What we need to talk about now is Roger Beebe. Beebe’s Films for One to Eight Projectors is on tour till the end of the month. This is Experimental Film rendered as performance art, a show that demands filmmaker and audience interaction because Beebe has to be there, talking to you as he physically threads and re-threads actual film projectors. It’s also performance in the sense that there is intimate conversation between films, and after the screenings, and at least one very unusual sing-along. Even the physical objects employed carry significant aesthetic import. The projectors are machines salvaged or purchased from the dusty storerooms of libraries and schoolhouses. These institutions across America routinely discard the obsolete films of the mid-century educational species. Of course, they are only obsolete if you don’t recognize them as the treasures they are.
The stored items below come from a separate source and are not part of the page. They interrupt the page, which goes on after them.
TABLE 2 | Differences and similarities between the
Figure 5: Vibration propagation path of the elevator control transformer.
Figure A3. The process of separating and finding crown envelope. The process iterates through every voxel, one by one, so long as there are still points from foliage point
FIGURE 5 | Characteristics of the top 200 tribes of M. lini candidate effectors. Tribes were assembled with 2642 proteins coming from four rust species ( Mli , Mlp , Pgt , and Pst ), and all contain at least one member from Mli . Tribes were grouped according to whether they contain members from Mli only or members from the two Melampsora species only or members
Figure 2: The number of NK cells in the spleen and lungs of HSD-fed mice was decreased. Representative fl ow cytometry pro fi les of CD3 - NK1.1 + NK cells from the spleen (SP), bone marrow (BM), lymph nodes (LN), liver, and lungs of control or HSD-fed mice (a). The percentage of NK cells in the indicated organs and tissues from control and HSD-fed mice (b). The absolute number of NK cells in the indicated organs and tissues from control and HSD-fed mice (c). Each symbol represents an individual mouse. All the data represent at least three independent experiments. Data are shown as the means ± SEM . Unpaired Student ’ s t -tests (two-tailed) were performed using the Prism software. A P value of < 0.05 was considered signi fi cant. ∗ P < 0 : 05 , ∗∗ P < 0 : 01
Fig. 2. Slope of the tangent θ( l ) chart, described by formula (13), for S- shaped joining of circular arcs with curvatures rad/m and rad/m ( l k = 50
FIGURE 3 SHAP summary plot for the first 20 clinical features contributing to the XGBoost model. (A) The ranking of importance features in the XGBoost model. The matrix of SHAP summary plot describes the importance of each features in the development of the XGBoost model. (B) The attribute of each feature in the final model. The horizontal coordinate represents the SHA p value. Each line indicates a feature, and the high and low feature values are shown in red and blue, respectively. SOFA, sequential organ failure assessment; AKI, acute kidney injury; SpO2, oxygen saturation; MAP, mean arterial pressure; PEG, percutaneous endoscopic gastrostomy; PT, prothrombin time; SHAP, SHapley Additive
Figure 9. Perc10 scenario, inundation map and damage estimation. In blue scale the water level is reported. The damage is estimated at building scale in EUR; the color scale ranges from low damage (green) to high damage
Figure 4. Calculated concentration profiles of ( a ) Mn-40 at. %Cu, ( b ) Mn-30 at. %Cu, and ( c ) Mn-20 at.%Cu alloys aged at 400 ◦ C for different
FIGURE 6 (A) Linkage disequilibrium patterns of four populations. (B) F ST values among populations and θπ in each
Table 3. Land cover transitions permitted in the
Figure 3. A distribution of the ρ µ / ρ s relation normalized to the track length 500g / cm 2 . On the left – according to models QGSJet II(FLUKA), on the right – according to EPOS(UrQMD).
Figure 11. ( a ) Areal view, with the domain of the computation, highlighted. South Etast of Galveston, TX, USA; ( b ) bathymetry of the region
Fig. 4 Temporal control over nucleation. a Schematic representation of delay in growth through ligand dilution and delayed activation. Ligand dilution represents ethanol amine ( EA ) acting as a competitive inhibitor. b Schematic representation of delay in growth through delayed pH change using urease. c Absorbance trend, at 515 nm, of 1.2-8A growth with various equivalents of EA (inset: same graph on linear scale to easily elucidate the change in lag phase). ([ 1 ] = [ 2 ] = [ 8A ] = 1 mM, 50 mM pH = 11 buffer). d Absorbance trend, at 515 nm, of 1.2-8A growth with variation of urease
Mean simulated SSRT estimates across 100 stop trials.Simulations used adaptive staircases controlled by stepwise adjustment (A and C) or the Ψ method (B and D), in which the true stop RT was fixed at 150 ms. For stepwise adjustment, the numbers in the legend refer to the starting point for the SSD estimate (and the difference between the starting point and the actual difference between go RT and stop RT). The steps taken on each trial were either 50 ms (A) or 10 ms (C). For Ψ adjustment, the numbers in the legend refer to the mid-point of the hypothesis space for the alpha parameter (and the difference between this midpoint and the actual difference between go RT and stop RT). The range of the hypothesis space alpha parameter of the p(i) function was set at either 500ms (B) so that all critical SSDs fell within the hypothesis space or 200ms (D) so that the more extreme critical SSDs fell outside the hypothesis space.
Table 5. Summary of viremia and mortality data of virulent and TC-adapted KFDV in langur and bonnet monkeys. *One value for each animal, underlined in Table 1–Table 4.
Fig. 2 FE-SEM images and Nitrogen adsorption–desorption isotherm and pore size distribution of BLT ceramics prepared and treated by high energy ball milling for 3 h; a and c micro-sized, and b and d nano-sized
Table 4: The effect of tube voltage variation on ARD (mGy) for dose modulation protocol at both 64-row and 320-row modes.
Beebe saves precious films, and those lovely contraptions called projectors, from the dumpster’s jaws, and he encourages all of us to visit local schools and libraries and see if they will donate or sell any old 16mm films and projectors. This is such a good idea that I would quit my job if I had one, and just do that for the rest of my life.
Anyway, Roger Beebe is not really a “found footage” artist, he’s a filmmaker. He designs and animates and shoots and edits and exhibits. The difference is that his presence is essential to the experience because he’s playing these projectors like instruments. (Okay, some of his films can be properly experienced on DVD).
He’s also a professor (Ph.D.) at the University of Florida. He writes books about music and pop culture and stuff. But don’t let that fool you. He takes Films for One to Eight Projectors (and all his film work) seriously. He negotiated a one-year unpaid leave of absence from his U of F gig to get these experimental film images to the public. And really, as a film lover, this kind of lo-fi, idiosyncratic, lovingly staged, cinematic experience is priceless. I love it when the public wins, and I think U of F ought to be paying Beebe for the year, IMHO. Roger Beebe has been showing his work at MicroCineFest and Creative Alliance in Baltimore since the late ‘90’s, and a number of local independent/ underground film artists and aficionados turned out for the screening. I attended with Keith Weiner, friend and producer of Rows. Cyclops is such an art funhouse, I started angling with Andy to maybe do a meta-screenwriting event there for storysolver.com. If anyone has an interest in that area, please do send me a smoke signal.
So thank you Andy Rubin of Cyclops and Skizz Cyzyk and MicroCineFest for hosting Films for One to Eight Projectors, and check out more Roger Beebe here.
There’s a lot to talk about, what with Cyclops headed for an exciting physical makeover, Skizz’s epic doc Hit & Stay that chronicles the Catonsville Nine and connects the dots to the here and now, and the reformation of MicroCineFest, but these are matters for future columns.